How has the COVID-19 pandemic affected your musical life?
The pandemic experience has been a mixed bag for me. I’ve had to miss out on opportunities I’d competitively auditioned for, unfortunately. And I definitely missed collaborating with lots of other musicians. On the other hand, it afforded me the chance to re-energise and achieve higher quality in the performances that remained. The extra time and space between performances helped me tap into my creativity as well. I’ve missed performing for a live, in-person audience on a regular basis, and I’m so excited that restrictions are lifting in Queensland to make this possible again!
What repertoire is on your music stand at the moment?
I love performing a whole mix of repertoire and styles, so I have a pretty eclectic combination on my stand right now! I have the bubbly, joyous Serenade for flute, violin and viola by Beethoven, which will be performed at the Next Gen @ Kenmore concert coming up on Sunday December 13th. I’m so excited to collaborate with fellow Next Gen artists Julia Hill and Liam Mallinson on this piece. I’m also working on the Jolivet Flute Concerto, and Ian Clarke’s ‘Zoom Tube’ for fun.
Jemima performs Amy Beth Kirsten's
'Pirouette on a Moon Sliver' at the UQ Prize Winner’s Concert
Where do you go for musical inspiration?
I’m inspired by the world’s great orchestras, like the LSO, the Berlin Philharmonic and the Royal Concertgebouw Orchestra. Some of my flute inspirations are Emily Beynon, Dennis Bouriakov, Ian Clarke and Joshua Batty. On a more local level, the Southern Cross Soloists have actually been a massive inspiration of mine since high school when I first heard them in 2015!
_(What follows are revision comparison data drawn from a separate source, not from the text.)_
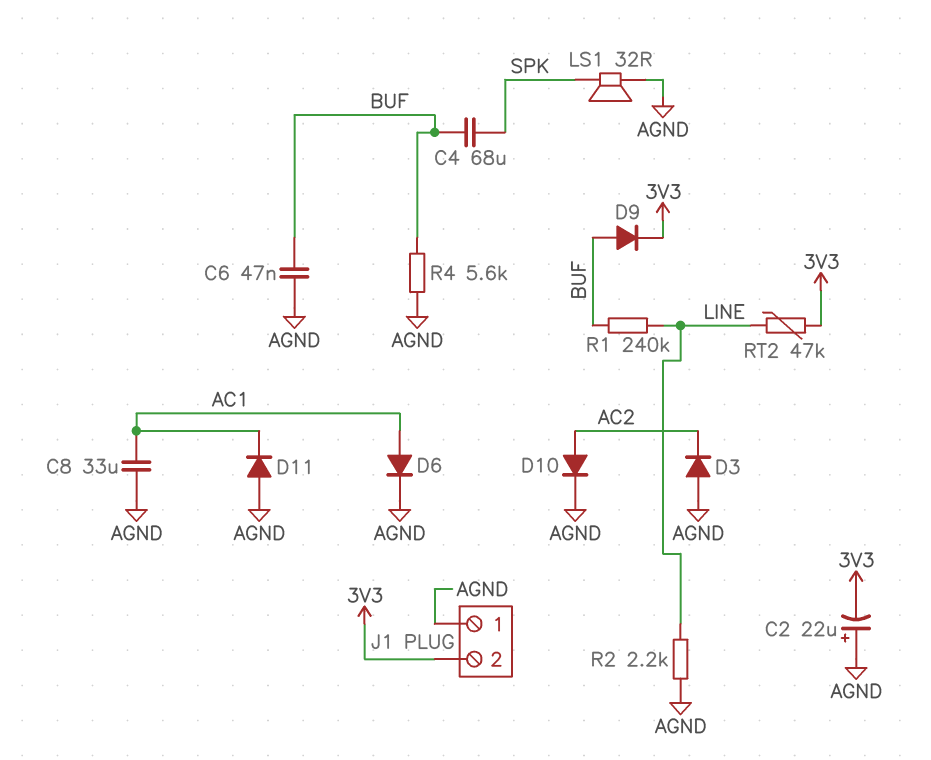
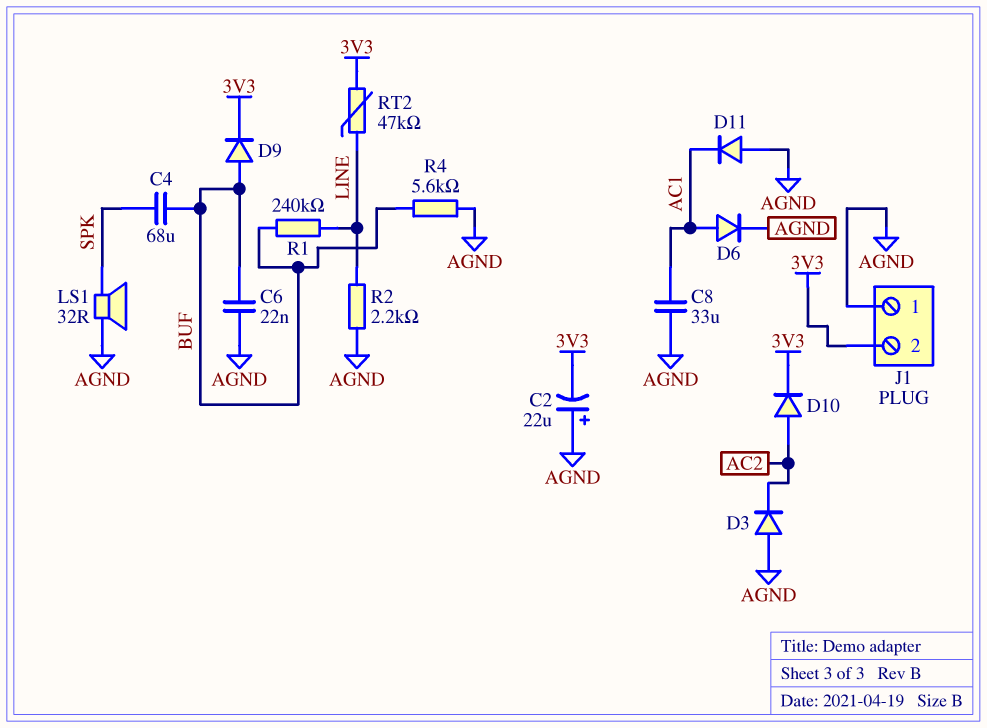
C6: 47nF (AGND, BUF) -> 22nF (AGND, BUF)
D10: diode (A AC2, K AGND) -> diode (A AC2, K 3V3)

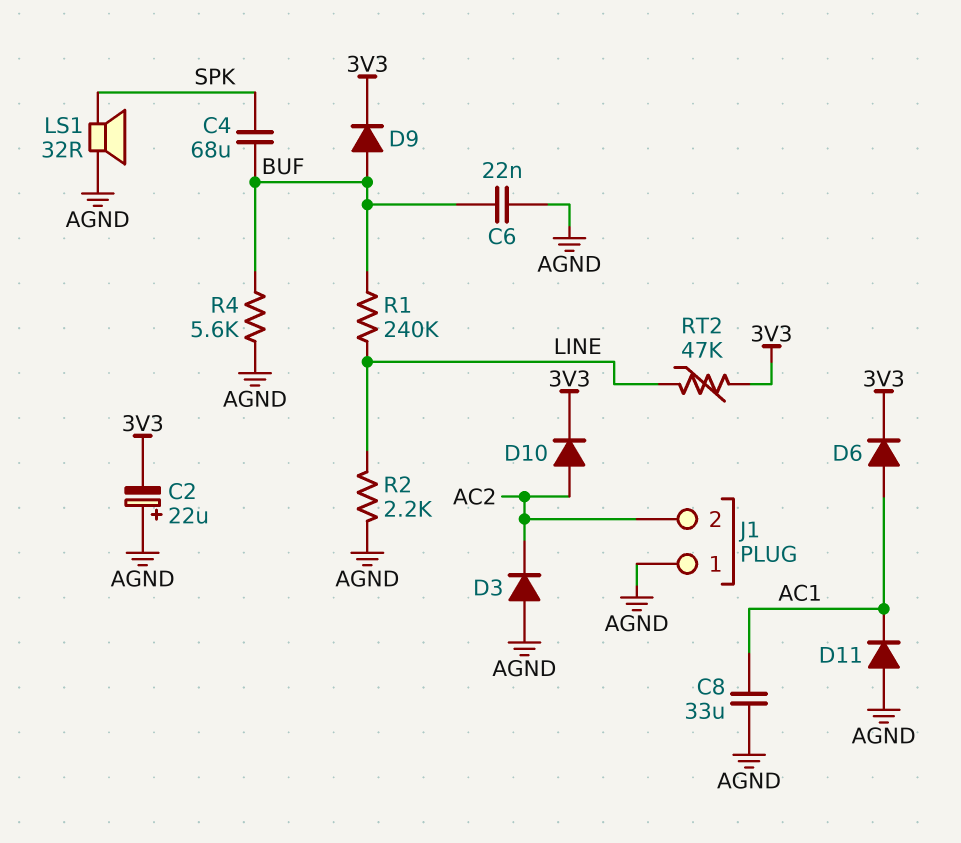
D6: diode (A AC1, K AGND) -> diode (A AC1, K 3V3)
J1 pin 2: 3V3 -> AC2

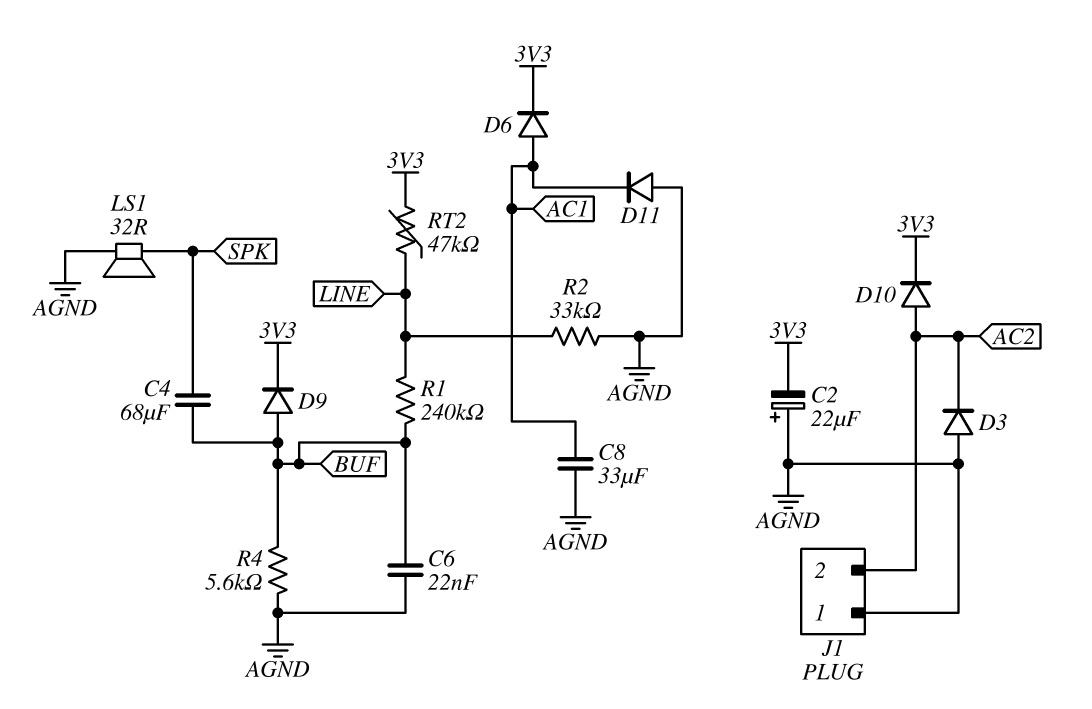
R2: 2.2k (AGND, LINE) -> 33k (AGND, LINE)

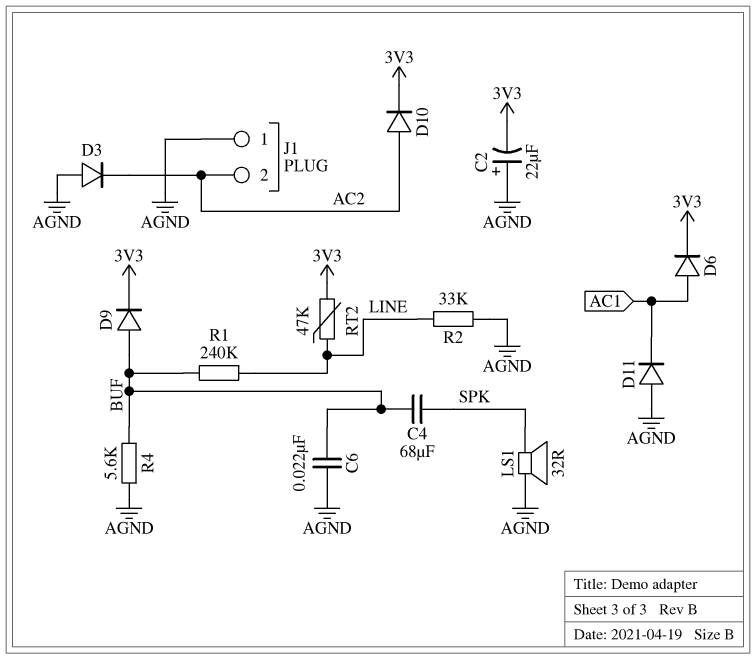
C8: 33uF (AC1, AGND) -> none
Reflecting on your time as a Next Gen artist so far, what have been the most memorable moments?
The 2019 Bangalow Music Festival was absolutely incredible. I was lucky enough to play the first movement of the Mozart Flute Quartet in D with the SXS artists in the Coffee Concert, and it was so memorable to play chamber music alongside brilliant musicians who I look up to so much.
You just graduated from your Bachelor’s degree - congratulations! What’s next for your musical studies?
COVID-19 is making it super hard to plan for the future, but the one thing I do know is that it holds a lot more flute for me! I’m currently taking a year to freelance and continue to develop my skills with a few Australian teachers before applying for postgraduate studies, both in Australia and overseas (when lockdowns have hopefully eased). The ultimate dream is playing in an orchestra, but I’m also very interested in contemporary flute and blending classical and contemporary flute with text and drama.